As journalist James B. Stewart writes in his history of early Clinton-era scandals, Blood Sport: The President and His Adversaries, Bossie got a call a few weeks after Foster’s death from a retired Arkansas Supreme Court justice named Jim Johnson. “The Judge,” as he was known, had become a vocal Clinton critic and turned Bossie on to an Arkansas banker named David Hale, who was under investigation and hoping to parlay dirt he claimed to have on the new president to save his own skin.
Federal prosecutors weren’t trading, though, so Hale went looking for other outlets and ended up talking for hours on the phone with Bossie, who was eager for tips going back to Clinton’s days in Arkansas politics.
Hale claimed that Clinton, while serving as governor, had pressured him into giving an illegal $300,000 loan to the Clintons’ friend Susan McDougal, with whom the couple had bought land, along with McDougal’s husband, Jim, at a picturesque wilderness retreat called Whitewater, which the investors hoped to turn into a vacation destination.
Hale’s allegations were in a different category from wild speculation about Foster’s death. His story became the seed of the Whitewater scandal, a Byzantine tale of bad real estate deals and financial shenanigans that engulfed the Clinton White House. Whitewater became shorthand for the Clintons’ collective sins—real and imagined—and a touchstone for the conspiracy theorists who have dogged them to this day.
Bossie became a source for reporters covering Whitewater and the congressional staff investigating it. He was hired in 1997 by a powerful House committee and set loose to investigate allegations of Clinton campaign finance abuse. Bossie was fired the next year over his role in releasing taped conversations with Hubbell, who was then in prison for crimes unearthed in the Whitewater investigation by independent prosecutor Kenneth Starr.
Bossie is also just the latest ghost from the Clintons’ past to enter the current political fray. Several of the lawsuits over Hillary Clinton’s use of a private email server have been brought by Judicial Watch, a conservative group founded in 1994 in large measure to ferret out records about Bill Clinton’s administration.
Judicial Watch, then headed by the litigious activist Larry Klayman, sued for records about Whitewater, as well as the controversy over firing White House travel office personnel—an early scandal in then-first lady Hillary Clinton’s tenure—and, yes, Foster’s death.

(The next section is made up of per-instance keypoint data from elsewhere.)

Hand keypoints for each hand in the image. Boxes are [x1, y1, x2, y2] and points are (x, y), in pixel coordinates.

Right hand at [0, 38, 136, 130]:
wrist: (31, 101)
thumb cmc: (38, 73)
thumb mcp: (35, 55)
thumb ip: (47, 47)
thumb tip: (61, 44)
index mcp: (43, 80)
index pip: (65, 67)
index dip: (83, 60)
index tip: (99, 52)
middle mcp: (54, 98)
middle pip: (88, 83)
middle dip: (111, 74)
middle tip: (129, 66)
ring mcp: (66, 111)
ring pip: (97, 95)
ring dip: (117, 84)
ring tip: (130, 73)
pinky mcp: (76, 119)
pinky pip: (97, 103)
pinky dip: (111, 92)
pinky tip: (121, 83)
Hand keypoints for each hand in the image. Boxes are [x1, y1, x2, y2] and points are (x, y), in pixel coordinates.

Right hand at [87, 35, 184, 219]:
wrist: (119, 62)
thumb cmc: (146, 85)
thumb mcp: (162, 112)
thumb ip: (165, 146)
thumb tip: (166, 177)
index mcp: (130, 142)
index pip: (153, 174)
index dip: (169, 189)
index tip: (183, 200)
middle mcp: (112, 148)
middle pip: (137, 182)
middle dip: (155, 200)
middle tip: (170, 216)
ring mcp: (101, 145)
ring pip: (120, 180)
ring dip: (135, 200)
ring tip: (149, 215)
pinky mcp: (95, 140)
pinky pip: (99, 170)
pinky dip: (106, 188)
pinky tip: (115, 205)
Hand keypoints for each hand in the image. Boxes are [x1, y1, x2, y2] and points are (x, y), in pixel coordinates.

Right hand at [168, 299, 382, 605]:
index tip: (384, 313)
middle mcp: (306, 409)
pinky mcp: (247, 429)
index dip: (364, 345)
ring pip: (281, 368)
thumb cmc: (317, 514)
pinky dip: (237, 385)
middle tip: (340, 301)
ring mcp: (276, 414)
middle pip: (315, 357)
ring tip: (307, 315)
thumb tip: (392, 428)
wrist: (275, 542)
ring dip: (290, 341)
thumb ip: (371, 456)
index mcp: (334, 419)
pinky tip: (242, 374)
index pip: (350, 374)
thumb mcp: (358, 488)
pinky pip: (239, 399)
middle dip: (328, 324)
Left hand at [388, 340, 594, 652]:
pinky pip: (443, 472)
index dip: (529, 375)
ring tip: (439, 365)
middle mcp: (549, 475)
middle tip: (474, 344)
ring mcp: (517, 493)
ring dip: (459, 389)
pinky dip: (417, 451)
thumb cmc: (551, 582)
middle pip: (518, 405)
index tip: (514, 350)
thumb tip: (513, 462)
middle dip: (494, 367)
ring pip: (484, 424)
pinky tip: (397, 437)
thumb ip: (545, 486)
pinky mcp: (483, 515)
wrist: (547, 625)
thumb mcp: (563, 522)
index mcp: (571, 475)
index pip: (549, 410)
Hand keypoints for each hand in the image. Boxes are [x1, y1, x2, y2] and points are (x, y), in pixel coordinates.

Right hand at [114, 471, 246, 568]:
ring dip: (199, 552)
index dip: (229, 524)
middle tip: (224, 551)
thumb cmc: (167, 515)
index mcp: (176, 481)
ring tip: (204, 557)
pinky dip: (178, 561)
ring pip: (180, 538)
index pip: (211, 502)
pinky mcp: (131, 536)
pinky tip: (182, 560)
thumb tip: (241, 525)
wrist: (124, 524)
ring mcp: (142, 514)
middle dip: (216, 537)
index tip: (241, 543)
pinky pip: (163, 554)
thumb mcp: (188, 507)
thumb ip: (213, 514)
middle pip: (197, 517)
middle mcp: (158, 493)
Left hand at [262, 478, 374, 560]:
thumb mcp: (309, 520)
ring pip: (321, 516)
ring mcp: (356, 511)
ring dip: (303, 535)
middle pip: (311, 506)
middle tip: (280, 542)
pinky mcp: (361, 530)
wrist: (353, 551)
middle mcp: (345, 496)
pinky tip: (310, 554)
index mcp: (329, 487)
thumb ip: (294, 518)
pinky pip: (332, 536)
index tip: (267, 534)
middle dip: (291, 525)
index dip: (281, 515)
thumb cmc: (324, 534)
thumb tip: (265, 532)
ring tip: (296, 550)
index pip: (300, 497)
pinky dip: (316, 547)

Now under new leadership, Judicial Watch has been credited by journalists and watchdog groups with holding Clinton accountable both for her email server and potential conflicts of interest while she served as secretary of state.

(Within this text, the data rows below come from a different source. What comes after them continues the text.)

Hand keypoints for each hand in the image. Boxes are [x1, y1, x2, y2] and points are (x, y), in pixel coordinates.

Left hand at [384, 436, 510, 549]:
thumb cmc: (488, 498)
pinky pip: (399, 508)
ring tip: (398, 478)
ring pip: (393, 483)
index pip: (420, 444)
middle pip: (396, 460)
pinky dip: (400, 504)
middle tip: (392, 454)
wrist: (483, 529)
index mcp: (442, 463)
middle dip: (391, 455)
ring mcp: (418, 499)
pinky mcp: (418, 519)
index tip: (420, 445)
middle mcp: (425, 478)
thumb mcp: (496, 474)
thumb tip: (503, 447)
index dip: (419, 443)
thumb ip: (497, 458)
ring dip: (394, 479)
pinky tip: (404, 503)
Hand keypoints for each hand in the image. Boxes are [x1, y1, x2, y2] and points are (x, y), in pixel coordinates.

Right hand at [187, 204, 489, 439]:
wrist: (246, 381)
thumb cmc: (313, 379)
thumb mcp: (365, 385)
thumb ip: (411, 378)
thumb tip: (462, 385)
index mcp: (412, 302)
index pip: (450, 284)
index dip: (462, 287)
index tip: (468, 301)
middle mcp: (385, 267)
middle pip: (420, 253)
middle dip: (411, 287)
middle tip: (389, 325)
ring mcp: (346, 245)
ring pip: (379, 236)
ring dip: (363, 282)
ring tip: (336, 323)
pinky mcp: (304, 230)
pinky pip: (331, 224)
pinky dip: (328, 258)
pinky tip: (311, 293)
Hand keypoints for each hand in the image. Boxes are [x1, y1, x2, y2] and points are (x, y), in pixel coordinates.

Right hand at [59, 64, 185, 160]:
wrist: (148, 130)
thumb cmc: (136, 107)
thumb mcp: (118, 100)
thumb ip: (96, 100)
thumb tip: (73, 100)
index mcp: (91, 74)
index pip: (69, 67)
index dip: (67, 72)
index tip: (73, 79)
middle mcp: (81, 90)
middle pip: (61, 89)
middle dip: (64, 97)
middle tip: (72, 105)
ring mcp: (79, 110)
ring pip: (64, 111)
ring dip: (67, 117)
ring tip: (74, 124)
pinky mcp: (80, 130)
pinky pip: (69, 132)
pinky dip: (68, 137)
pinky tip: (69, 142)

But the Clinton campaign has a long memory and puts Judicial Watch squarely in the camp once occupied by Bossie and his cohort.

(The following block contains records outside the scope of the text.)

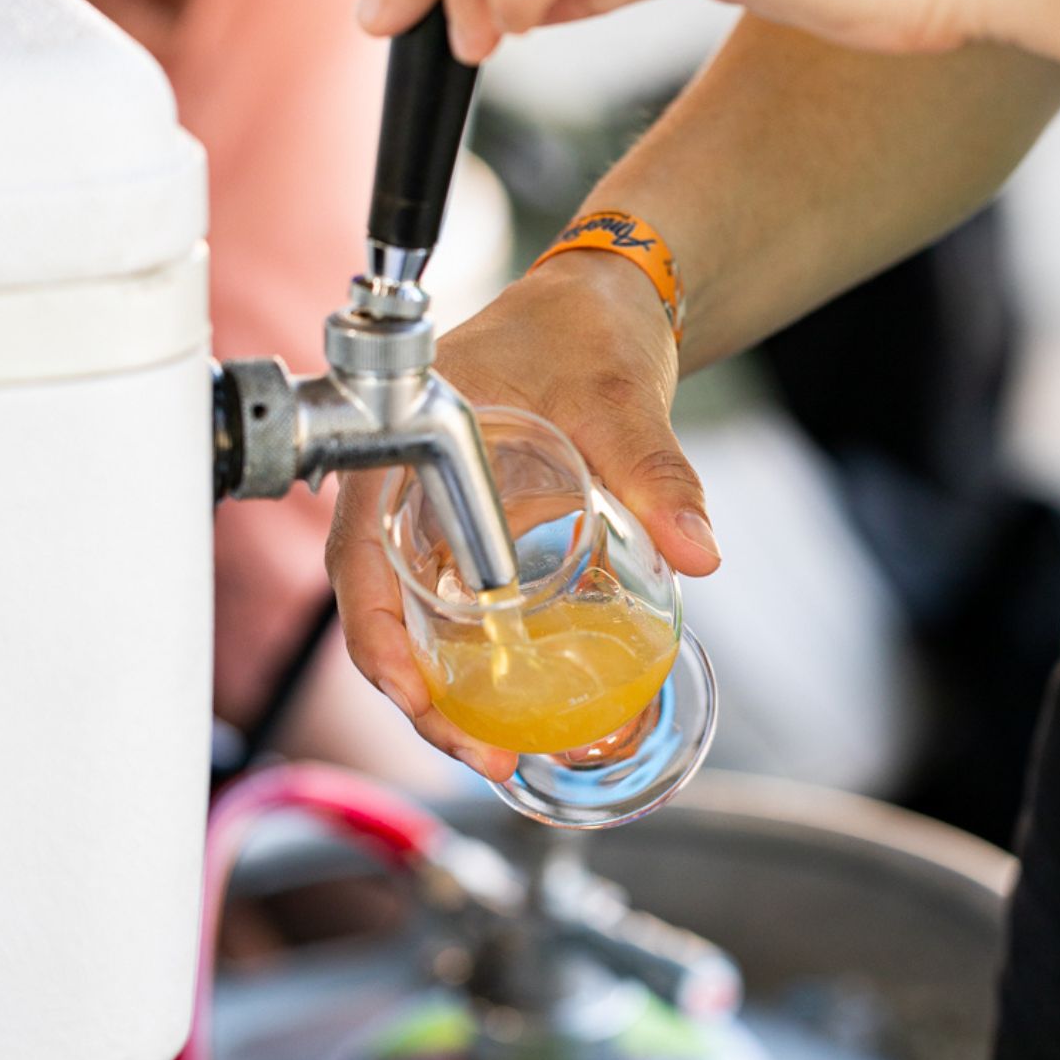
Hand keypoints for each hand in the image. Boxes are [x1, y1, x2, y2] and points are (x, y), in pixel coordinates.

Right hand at [324, 252, 721, 778]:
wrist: (601, 303)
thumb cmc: (583, 327)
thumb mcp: (618, 395)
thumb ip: (655, 470)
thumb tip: (699, 552)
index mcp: (404, 444)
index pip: (359, 553)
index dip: (374, 631)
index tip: (413, 688)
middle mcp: (404, 491)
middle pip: (382, 609)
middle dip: (420, 694)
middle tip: (481, 753)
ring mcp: (437, 520)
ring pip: (418, 622)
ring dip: (448, 694)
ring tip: (500, 755)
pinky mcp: (475, 540)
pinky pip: (460, 612)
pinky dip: (479, 665)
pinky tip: (518, 710)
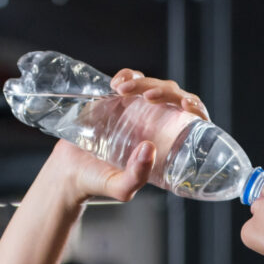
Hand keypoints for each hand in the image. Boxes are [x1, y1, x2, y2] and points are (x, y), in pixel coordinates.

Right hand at [44, 68, 210, 206]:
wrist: (68, 170)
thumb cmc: (98, 182)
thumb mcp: (121, 188)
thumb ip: (136, 176)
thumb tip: (149, 147)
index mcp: (168, 144)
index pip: (194, 121)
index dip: (196, 108)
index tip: (187, 106)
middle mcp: (159, 124)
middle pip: (176, 98)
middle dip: (167, 91)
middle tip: (149, 97)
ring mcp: (140, 109)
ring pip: (155, 85)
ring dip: (144, 82)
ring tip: (124, 91)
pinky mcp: (120, 98)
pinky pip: (132, 78)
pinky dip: (128, 75)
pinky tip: (117, 83)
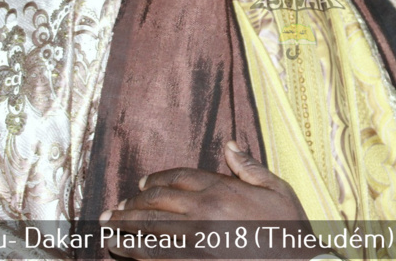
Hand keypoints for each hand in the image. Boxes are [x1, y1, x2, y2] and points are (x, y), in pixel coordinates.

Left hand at [100, 141, 318, 259]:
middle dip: (132, 203)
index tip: (142, 184)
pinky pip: (152, 255)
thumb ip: (250, 168)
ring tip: (107, 225)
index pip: (179, 177)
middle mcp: (203, 211)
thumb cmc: (288, 230)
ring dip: (124, 225)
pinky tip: (118, 248)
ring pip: (148, 227)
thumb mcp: (278, 190)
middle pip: (156, 200)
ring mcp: (194, 240)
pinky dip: (132, 250)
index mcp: (223, 189)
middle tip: (115, 208)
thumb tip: (230, 145)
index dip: (157, 179)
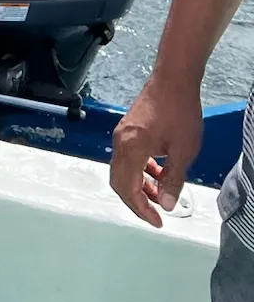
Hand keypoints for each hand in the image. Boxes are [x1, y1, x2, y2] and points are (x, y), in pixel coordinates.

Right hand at [110, 76, 202, 226]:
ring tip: (161, 195)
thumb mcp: (183, 151)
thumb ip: (173, 180)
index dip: (141, 209)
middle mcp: (120, 142)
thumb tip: (167, 205)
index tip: (158, 221)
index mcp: (130, 149)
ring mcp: (122, 134)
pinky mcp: (127, 128)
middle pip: (119, 182)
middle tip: (156, 214)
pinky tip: (157, 172)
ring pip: (122, 170)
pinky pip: (127, 157)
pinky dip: (139, 171)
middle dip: (136, 201)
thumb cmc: (180, 112)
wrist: (173, 79)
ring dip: (139, 186)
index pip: (128, 189)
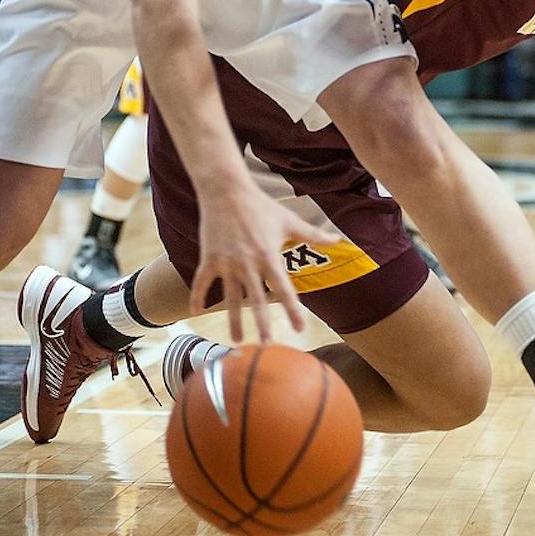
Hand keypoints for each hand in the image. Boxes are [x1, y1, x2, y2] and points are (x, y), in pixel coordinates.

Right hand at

“Judicial Watch represents everything that is wrong with our political system,” Clinton spokesperson Nick Merrill told The Daily Beast in June. “Manufacturing wrongdoing has been central to their singular agenda since their inception… They are only interested in headlines, and have made a complete mockery of our system.”
And Bossie?
“He has devoted his career ever since [the Bill Clinton administration] to trying to tear down Hillary Clinton,” John Podesta, Clinton’s campaign chairman, said in a statement. “For months now, Citizens United has been acting as an arm of the Trump campaign, and this hiring of Bossie now makes it official. This is just the latest sign that Donald Trump has put the most extreme elements of the right-wing fringe in the driver’s seat of his campaign.”